PROMPT =
In the data that follows, count every line holding the string "پرسش" and give the count alone.

STORED DATA =
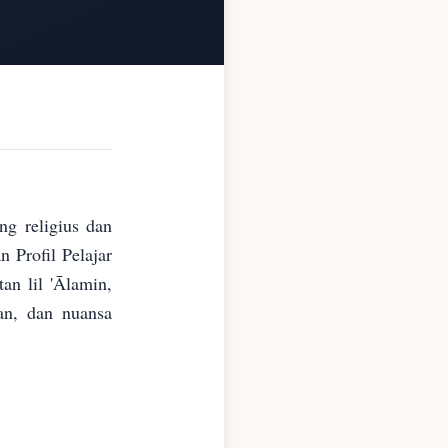
ng religius dan
 Profil Pelajar
n lil 'Ālamin,
an, dan nuansa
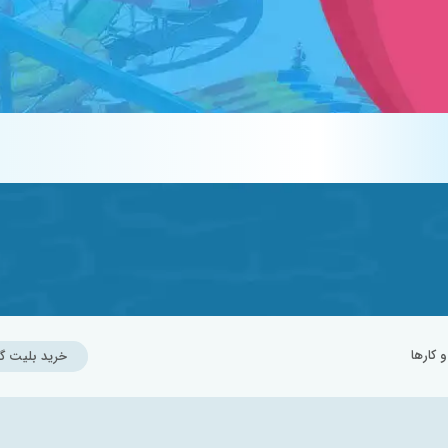
کارها
خرید بلیت گ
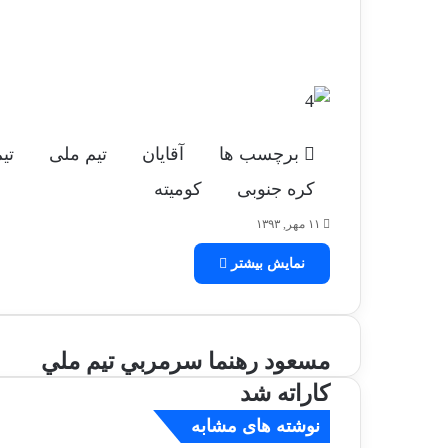
برچسب ها
آقايان
تيم ملی
تي
کره جنوبی
کوميته
۱۱ مهر, ۱۳۹۳
نمایش بیشتر
م
مسعود رهنما سرمربي تيم ملي
س
کاراته شد
ع
و
نوشته های مشابه
د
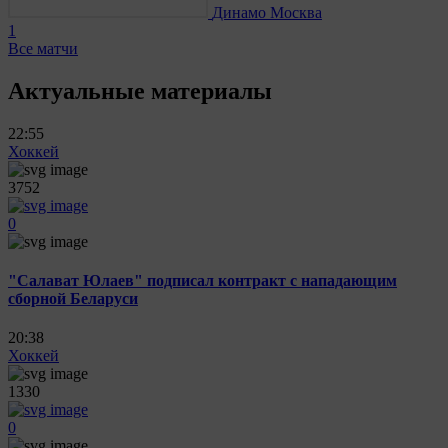
Динамо Москва
1
Все матчи
Актуальные материалы
22:55
Хоккей
3752
0
"Салават Юлаев" подписал контракт с нападающим
сборной Беларуси
20:38
Хоккей
1330
0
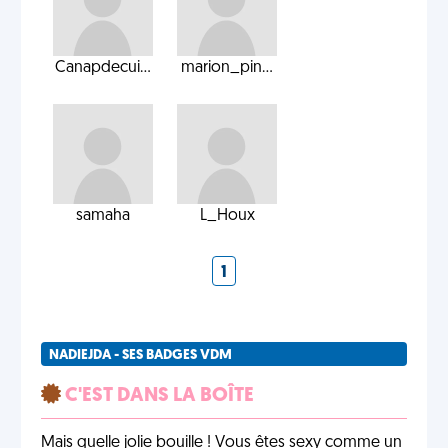
Canapdecui...
marion_pin...
samaha
L_Houx
1
NADIEJDA - SES BADGES VDM
C'EST DANS LA BOÎTE
Mais quelle jolie bouille ! Vous êtes sexy comme un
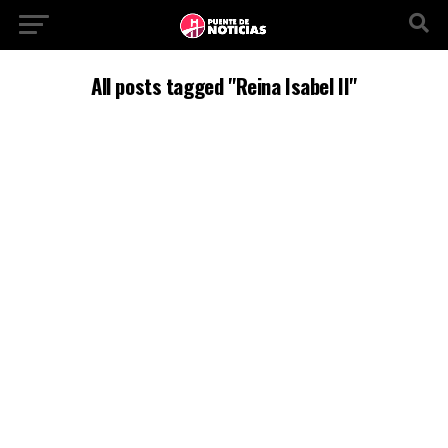
All posts tagged "Reina Isabel II"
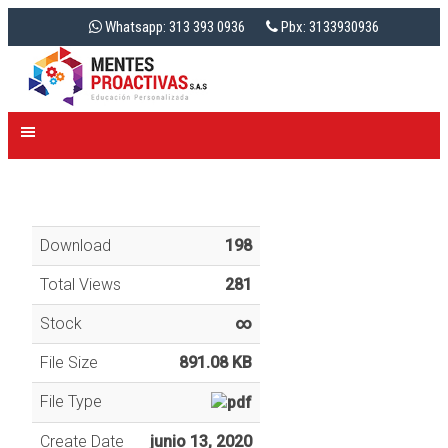
Whatsapp: 313 393 0936
Pbx: 3133930936
Download
198
Total Views
281
Stock
∞
File Size
891.08 KB
File Type
Create Date
junio 13, 2020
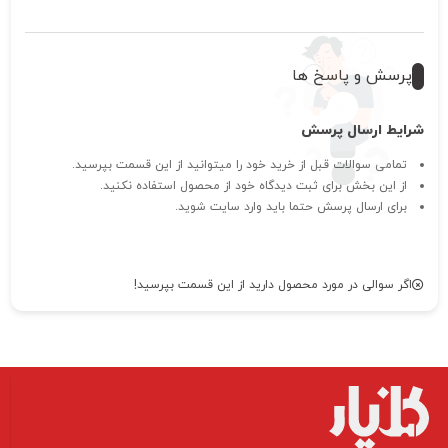
پرسش و پاسخ ها
شرایط ارسال پرسش
تمامی سوالات قبل از خرید خود را میتوانید از این قسمت بپرسید.
از این بخش برای ثبت دیدگاه خود از محصول استفاده نکنید.
برای ارسال پرسش حتما باید وارد سایت شوید.
اگر سوالی در مورد محصول دارید از این قسمت بپرسید!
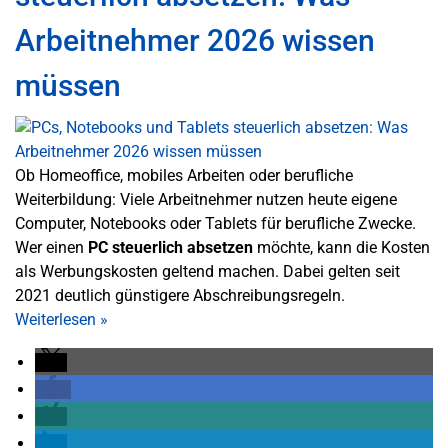
Arbeitnehmer 2026 wissen
müssen
Ob Homeoffice, mobiles Arbeiten oder berufliche
Weiterbildung: Viele Arbeitnehmer nutzen heute eigene
Computer, Notebooks oder Tablets für berufliche Zwecke.
Wer einen
PC steuerlich absetzen
möchte, kann die Kosten
als Werbungskosten geltend machen. Dabei gelten seit
2021 deutlich günstigere Abschreibungsregeln.
Weiterlesen
»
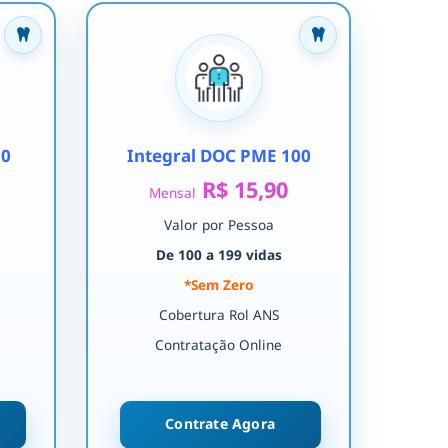
30
Integral DOC PME 100
R$ 15,90
Mensal
Valor por Pessoa
De 100 a 199 vidas
*Sem Zero
Cobertura Rol ANS
Contratação Online
Contrate Agora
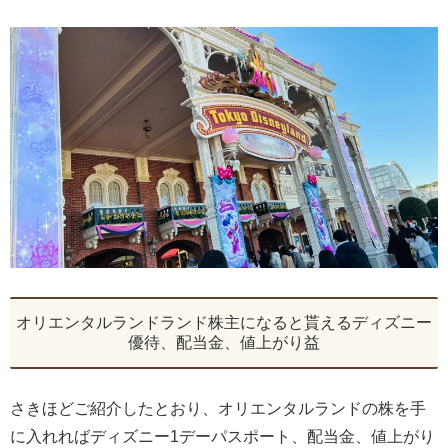
オリエンタルランドランド株主になると貰えるディズニー
優待、配当金、値上がり益
さきほどご紹介したとおり、オリエンタルランドの株を手
に入れればディズニー1デーパスポート、配当金、値上がり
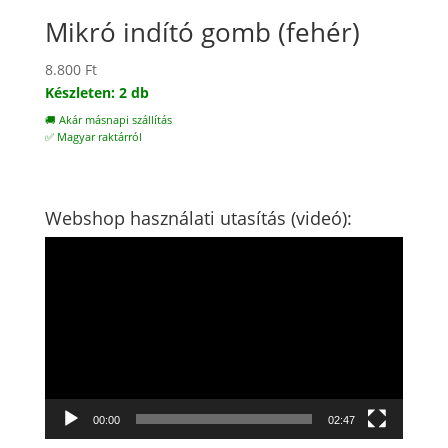
Mikró indító gomb (fehér)
8.800
Ft
Készleten: 2 db
🚚 Akár másnapi szállítás
✅ Magyar raktárról
Webshop használati utasítás (videó):
Videólejátszó
00:00
02:47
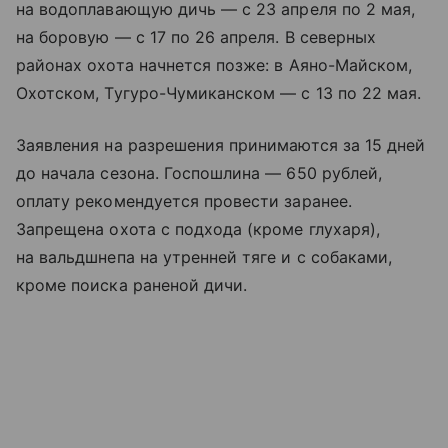
на водоплавающую дичь — с 23 апреля по 2 мая,
на боровую — с 17 по 26 апреля. В северных
районах охота начнется позже: в Аяно-Майском,
Охотском, Тугуро-Чумиканском — с 13 по 22 мая.
Заявления на разрешения принимаются за 15 дней
до начала сезона. Госпошлина — 650 рублей,
оплату рекомендуется провести заранее.
Запрещена охота с подхода (кроме глухаря),
на вальдшнепа на утренней тяге и с собаками,
кроме поиска раненой дичи.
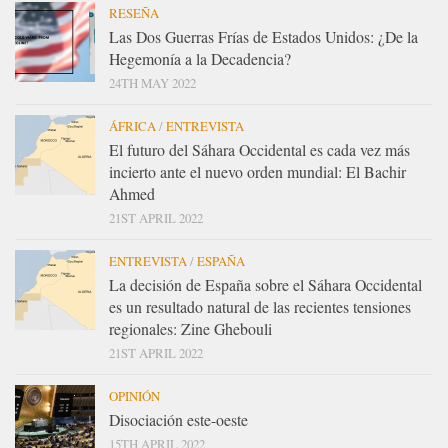
RESEÑA
Las Dos Guerras Frías de Estados Unidos: ¿De la
Hegemonía a la Decadencia?
24TH MAY 2022
ÁFRICA
/
ENTREVISTA
El futuro del Sáhara Occidental es cada vez más
incierto ante el nuevo orden mundial: El Bachir
Ahmed
21ST APRIL 2022
ENTREVISTA
/
ESPAÑA
La decisión de España sobre el Sáhara Occidental
es un resultado natural de las recientes tensiones
regionales: Zine Ghebouli
21ST APRIL 2022
OPINIÓN
Disociación este-oeste
15TH APRIL 2022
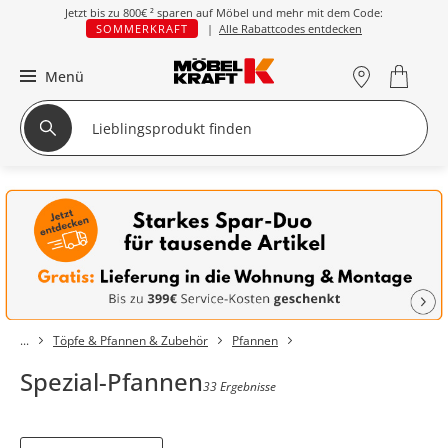
Jetzt bis zu
800€ ²
sparen auf Möbel und mehr mit dem Code:
SOMMERKRAFT
|
Alle Rabattcodes entdecken
Menü
Töpfe & Pfannen & Zubehör
Pfannen
Spezial-Pfannen
33 Ergebnisse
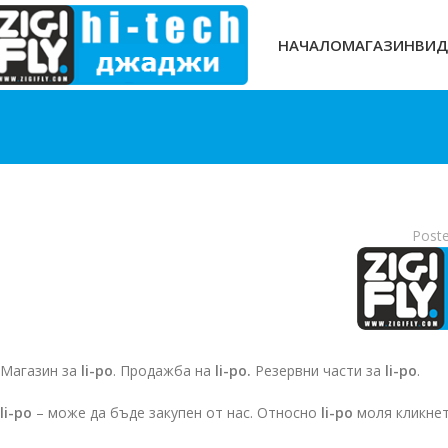
НАЧАЛО
МАГАЗИН
ВИД
Post
Магазин за
li-po
. Продажба на
li-po.
Резервни части за
li-po
.
li-po
– може да бъде закупен от нас. Относно
li-po
моля кликне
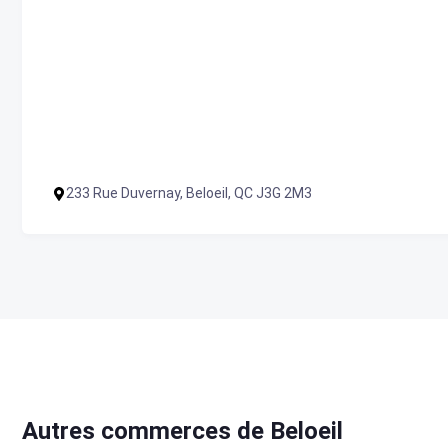
233 Rue Duvernay, Beloeil, QC J3G 2M3
Autres commerces de Beloeil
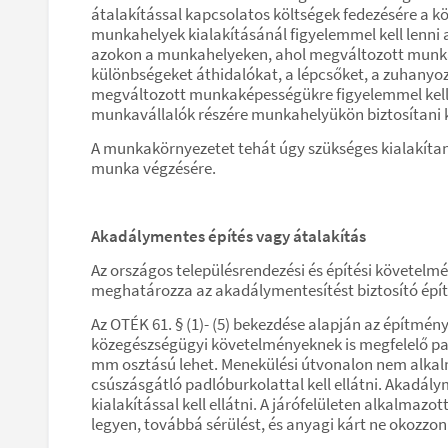
átalakítással kapcsolatos költségek fedezésére a k
munkahelyek kialakításánál figyelemmel kell lenni
azokon a munkahelyeken, ahol megváltozott munkaké
különbségeket áthidalókat, a lépcsőket, a zuhanyo
megváltozott munkaképességükre figyelemmel kell k
munkavállalók részére munkahelyükön biztosítani k
A munkakörnyezetet tehát úgy szükséges kialakítan
munka végzésére.
Akadálymentes építés vagy átalakítás
Az országos településrendezési és építési követelmé
meghatározza az akadálymentesítést biztosító épít
Az OTÉK 61. § (1)- (5) bekezdése alapján az építmén
közegészségügyi követelményeknek is megfelelő padló
mm osztású lehet. Menekülési útvonalon nem alkalm
csúszásgátló padlóburkolattal kell ellátni. Akadá
kialakítással kell ellátni. A járófelületen alkalma
legyen, továbbá sérülést, és anyagi kárt ne okozzon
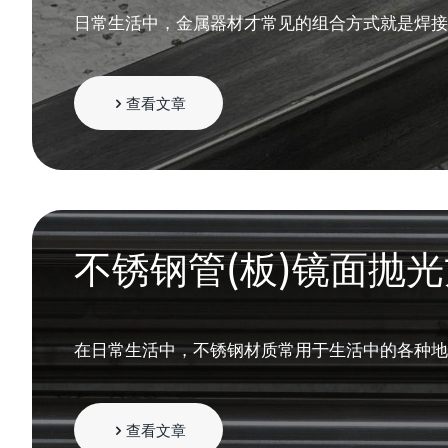
日常生活中，金属器材才常见的组合方式就是焊接
查看文章
不锈钢管(板)镜面抛
在日常生活中，不锈钢材质常用于生活中的各种地
查看文章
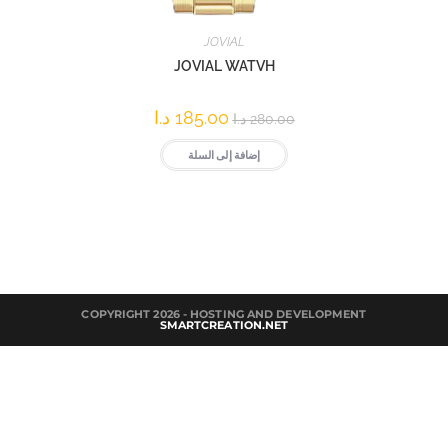
JOVIAL
JOVIAL WATVH
185.00
د.ا
280.00
د.ا
إضافة إلى السلة
COPYRIGHT 2026 - HOSTING AND DEVELOPMENT
SMARTCREATION.NET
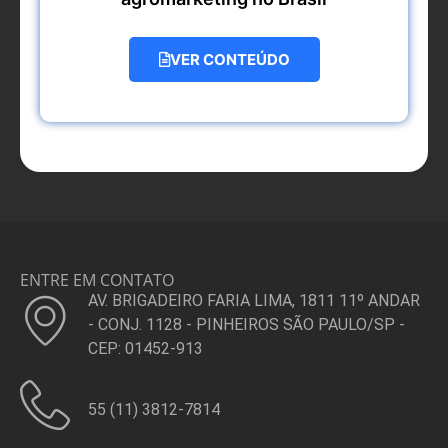
VER CONTEÚDO
ENTRE EM CONTATO
AV. BRIGADEIRO FARIA LIMA, 1811 11º ANDAR
- CONJ. 1128 - PINHEIROS SÃO PAULO/SP -
CEP: 01452-913
55 (11) 3812-7814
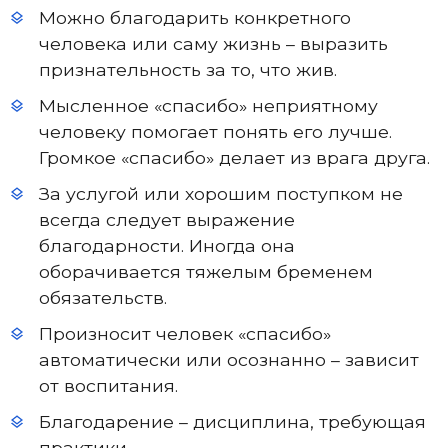
Можно благодарить конкретного
человека или саму жизнь – выразить
признательность за то, что жив.
Мысленное «спасибо» неприятному
человеку помогает понять его лучше.
Громкое «спасибо» делает из врага друга.
За услугой или хорошим поступком не
всегда следует выражение
благодарности. Иногда она
оборачивается тяжелым бременем
обязательств.
Произносит человек «спасибо»
автоматически или осознанно – зависит
от воспитания.
Благодарение – дисциплина, требующая
практики.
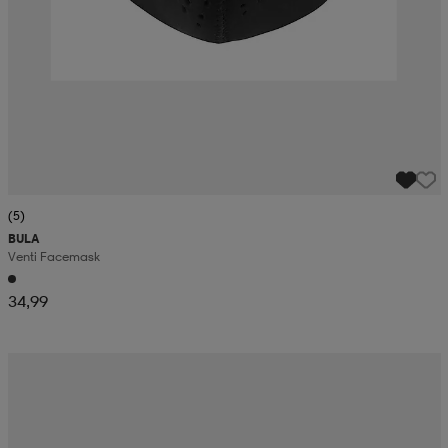
(5)
BULA
Venti Facemask
34,99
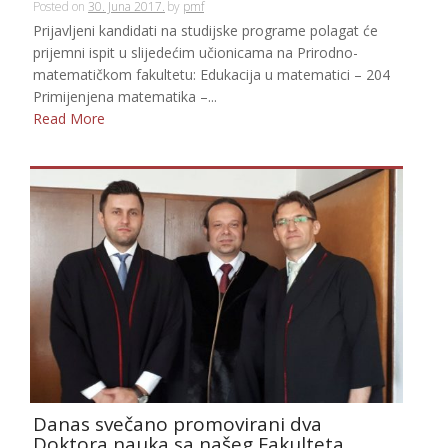
Posted on
30. Juna 2017.
by
pmf
Prijavljeni kandidati na studijske programe polagat će
prijemni ispit u slijedećim učionicama na Prirodno-
matematičkom fakultetu: Edukacija u matematici – 204
Primijenjena matematika –...
Read More
Danas svečano promovirani dva
Doktora nauka sa našeg Fakulteta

ANSWER TO THIS EXERCISE =
3